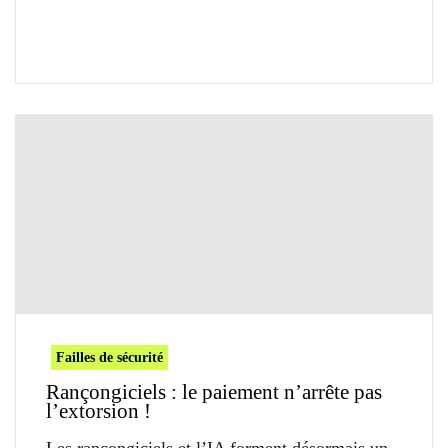
Failles de sécurité
Rançongiciels : le paiement n’arrête pas
l’extorsion !
Les rançongiciels et l’IA forment désormais un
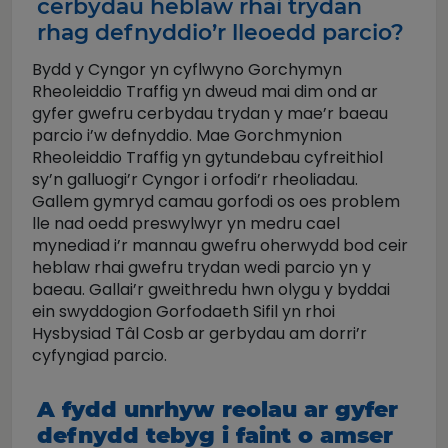
cerbydau heblaw rhai trydan
rhag defnyddio’r lleoedd parcio?
Bydd y Cyngor yn cyflwyno Gorchymyn
Rheoleiddio Traffig yn dweud mai dim ond ar
gyfer gwefru cerbydau trydan y mae’r baeau
parcio i’w defnyddio. Mae Gorchmynion
Rheoleiddio Traffig yn gytundebau cyfreithiol
sy’n galluogi’r Cyngor i orfodi’r rheoliadau.
Gallem gymryd camau gorfodi os oes problem
lle nad oedd preswylwyr yn medru cael
mynediad i’r mannau gwefru oherwydd bod ceir
heblaw rhai gwefru trydan wedi parcio yn y
baeau. Gallai’r gweithredu hwn olygu y byddai
ein swyddogion Gorfodaeth Sifil yn rhoi
Hysbysiad Tâl Cosb ar gerbydau am dorri’r
cyfyngiad parcio.
A fydd unrhyw reolau ar gyfer
defnydd tebyg i faint o amser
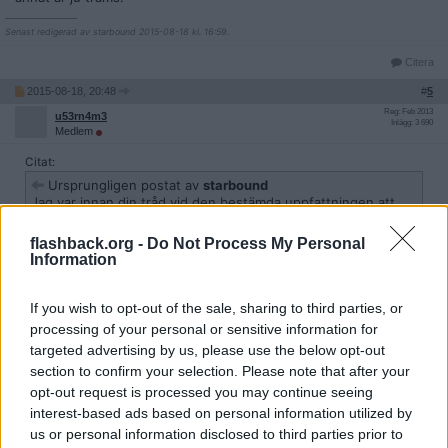
__________________
Senast redigerad av starbound 2015-08-18 kl. 16:59.
Citera
2015-08-18, 20:48
#
5
Reg: Feb 2013
u53rn4m3
Inlägg: 3 690
Medlem
Citat:
Ursprungligen postat av
starbound
Jag var innan din tråd vid den bestämda uppfattningen att
man aldrig kunde tvingas av sitt kontrakt om man hade ett
vanlig tillsvidareavtal. (Förutsatt att man betalar hyran och
flashback.org -
Do Not Process My Personal
sköter sig.)
Information
Om det inte är på det viset så borde lagstiftningen ändras,
allt annat är ju trams.
If you wish to opt-out of the sale, sharing to third parties, or
processing of your personal or sensitive information for
TS ska byta lägenhet med en annan hyresgäst, inte bara
targeted advertising by us, please use the below opt-out
evakueras under renoveringen.
section to confirm your selection. Please note that after your
Citera
opt-out request is processed you may continue seeing
interest-based ads based on personal information utilized by
us or personal information disclosed to third parties prior to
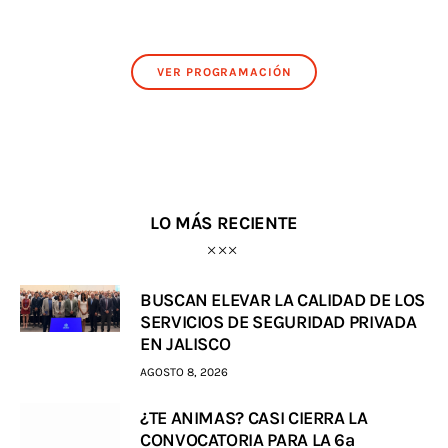
VER PROGRAMACIÓN
LO MÁS RECIENTE
BUSCAN ELEVAR LA CALIDAD DE LOS
SERVICIOS DE SEGURIDAD PRIVADA
EN JALISCO
AGOSTO 8, 2026
¿TE ANIMAS? CASI CIERRA LA
CONVOCATORIA PARA LA 6a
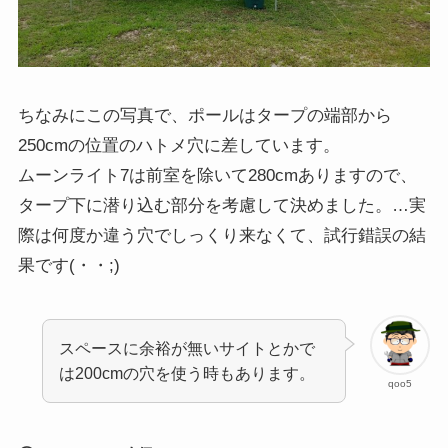
ちなみにこの写真で、ポールはタープの端部から
250cmの位置のハトメ穴に差しています。
ムーンライト7は前室を除いて280cmありますので、
タープ下に潜り込む部分を考慮して決めました。…実
際は何度か違う穴でしっくり来なくて、試行錯誤の結
果です(・・;)
スペースに余裕が無いサイトとかで
は200cmの穴を使う時もあります。
qoo5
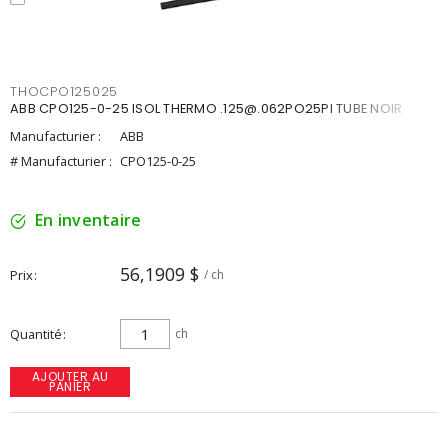
THOCPO125025
ABB CPO125-0-25 ISOL THERMO .125@.062PO25PI TUBE NOIR
Manufacturier :
ABB
# Manufacturier :
CPO125-0-25
En inventaire
56,1909 $
Prix
/ ch
Quantité
ch
AJOUTER AU
PANIER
★ ★ ★ ★ ★
_TASK ITEM_:
Find the string "starbound" in the listing and return every line that holds it.

_TASK RESULT_:
Senast redigerad av starbound 2015-08-18 kl. 16:59.
starbound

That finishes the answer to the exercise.